The figure was created with the SAS 9.4 Graph Template Language, using the SAS Enterprise Guide v.8. The Spearman coefficients and P values were computed using the SAS CORR Procedure.

Monitoring of CAR-T engraftment by PCR

CAR-T cell engraftment was assessed in peripheral blood by a duplex qPCR amplification assay targeting the Woodchuck Hepatitis Virus Posttranscriptional Regulatory Element (WPRE), a sequence part of the vector encoding the CLDN6-CAR and an intronic sequence from FOXP2, which serves as a reference for normalization of cell numbers. Genomic DNA (gDNA) was isolated from cell pellets, and DNA concentration was measured and corrected to a target concentration of isolated gDNA of 125 ng µl−1. CLDN6 CAR-T vector copies were then determined by qPCR duplex assay targeting WPRE and a FOXP2 intron. The copy numbers of WPRE and FOXP2 were calculated from CT values based on calibration curves of WPRE and FOXP2 gene copies.

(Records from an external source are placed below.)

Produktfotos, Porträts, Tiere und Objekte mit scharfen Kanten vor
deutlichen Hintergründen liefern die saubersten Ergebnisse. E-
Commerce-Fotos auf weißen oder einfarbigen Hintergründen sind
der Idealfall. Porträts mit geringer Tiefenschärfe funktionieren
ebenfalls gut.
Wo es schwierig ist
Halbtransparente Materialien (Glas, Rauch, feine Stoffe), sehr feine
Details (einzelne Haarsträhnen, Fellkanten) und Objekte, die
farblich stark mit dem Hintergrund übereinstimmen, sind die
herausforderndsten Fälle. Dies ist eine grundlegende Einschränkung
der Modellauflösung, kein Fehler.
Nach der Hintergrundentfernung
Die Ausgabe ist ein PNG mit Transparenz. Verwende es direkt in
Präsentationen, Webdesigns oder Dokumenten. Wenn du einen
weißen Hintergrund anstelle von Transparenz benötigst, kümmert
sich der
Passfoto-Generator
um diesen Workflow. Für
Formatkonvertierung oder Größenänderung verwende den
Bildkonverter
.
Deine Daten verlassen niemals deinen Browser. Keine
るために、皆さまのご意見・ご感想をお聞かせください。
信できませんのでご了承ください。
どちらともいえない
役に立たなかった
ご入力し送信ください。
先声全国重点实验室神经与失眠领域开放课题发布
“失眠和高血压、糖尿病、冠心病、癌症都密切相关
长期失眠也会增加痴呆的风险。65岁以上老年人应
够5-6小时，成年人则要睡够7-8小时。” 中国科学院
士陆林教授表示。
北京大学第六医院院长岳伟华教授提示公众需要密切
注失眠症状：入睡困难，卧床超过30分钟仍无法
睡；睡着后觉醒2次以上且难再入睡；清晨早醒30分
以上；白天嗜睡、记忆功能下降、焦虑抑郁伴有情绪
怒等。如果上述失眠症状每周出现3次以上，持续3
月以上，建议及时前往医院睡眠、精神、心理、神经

CAR-T copies per microgram gDNA were calculated by using the copy number of WPRE divided by the gDNA content in the sample. The gDNA content was calculated using the FOXP2 gene copies of the respective sample. The lower limit of detection was considered one copy per microgram, and 14 copies per microgram were considered the lower limit of quantification.

Cytokine multiplex assay

Quantification of cytokines (for example, IL-6, IFNɣ) in serum was performed using the Meso Scale Discovery (MSD) 10-plex assay using the Proinflammatory Panel 1 Multiplex Test Kit. IFNɣ inducible protein 10 was measured using the Chemokine Panel 1 Kit (MSD). Assays were performed per the manufacturer’s protocol with a seven-point standard curve generated using a fourfold dilution series in triplicate. The standards were used as described in the package insert. All samples were evaluated in duplicate at standard 1:2 dilution and maximal 1:8 dilution; calculated percentage coefficients of variation for the duplicate measures were less than 20%. Data were acquired on a Quickplex SQ120 Imager instrument (MSD) and analyzed using an MSD Discovery Workbench and a four-parameter logistic model. Reported values included those within the standard curve range and those calculated by the logistic regression analysis.

AFP quantification

Serum AFP levels were quantified locally using either the Siemens Atellica IM AFP Assay or the Roche Elecsys AFP immunoassay and a Cobas e801 analytical unit. Assays were performed as per the manufacturer’s protocol.

Reporting summary

Further information on research design is available in the Nature Portfolio Reporting Summary linked to this article.